To answer the second question about the Thumbprint and Issuer:

I don't think you need those values, but they are probably good to include seeing as the thumbprint and issuer values are used to validate tokens.

I've tried to replicate all of your original config settings in the code below which belongs in the startup.cs file. The your x.509 cert string value can be retrieved from the xml file at the MetadataAddress url.
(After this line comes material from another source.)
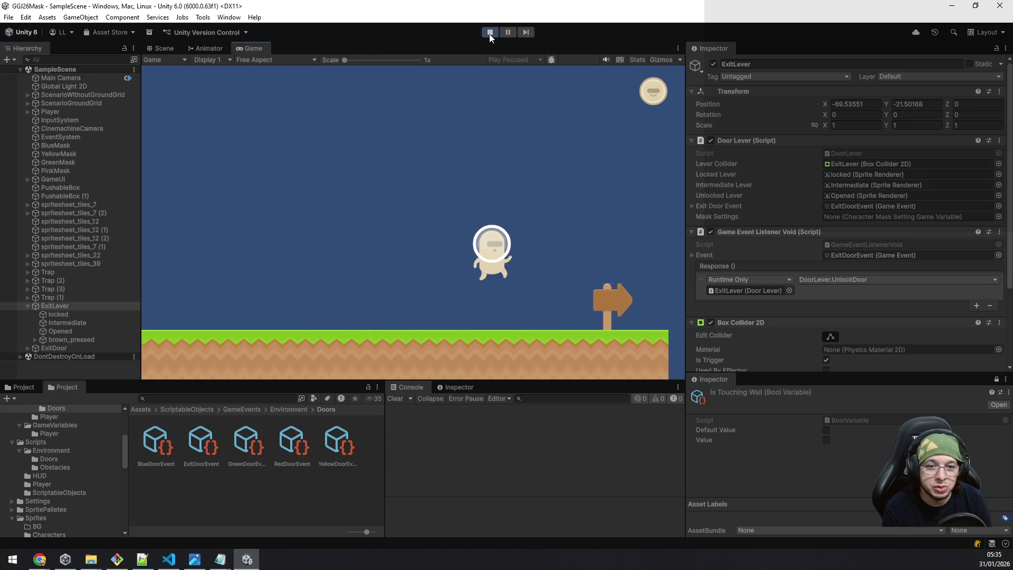
key("space")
It will be in between the <X509Certificate> tags.

var rawCertData = Convert.FromBase64String("your x.509 cert string");
X509Certificate2 cert = new X509Certificate2(rawCertData);
SecurityKey signingKey = new X509SecurityKey(cert);
    services.AddAuthentication()
        .AddWsFederation(options => {
            options.MetadataAddress = "https://www.fedsvc3copa.beta.pa.gov/federationmetadata/2007-06/FederationMetadata.xml";
            options.Wtrealm = "https://localhost:44363/";
            options.TokenValidationParameters = new Microsoft.IdentityModel.Tokens.TokenValidationParameters {
                ValidateIssuer = true,
                ValidIssuer = "http://www.fedsvc3copa.beta.pa.gov/adfs/services/trust",
                ValidateIssuerSigningKey = true,
                IssuerSigningKey = signingKey
            };
            options.RequireHttpsMetadata = true;
        }).AddCookie(cookieoption => {
            cookieoption.Cookie.SecurePolicy = CookieSecurePolicy.Always;
        });

Note: With this configuration I can get to your adfs login page. However, I can't login in because I don't have permissions; so I don't know what will happen on the POST after you sign in. If you have problems, feel free to let me know.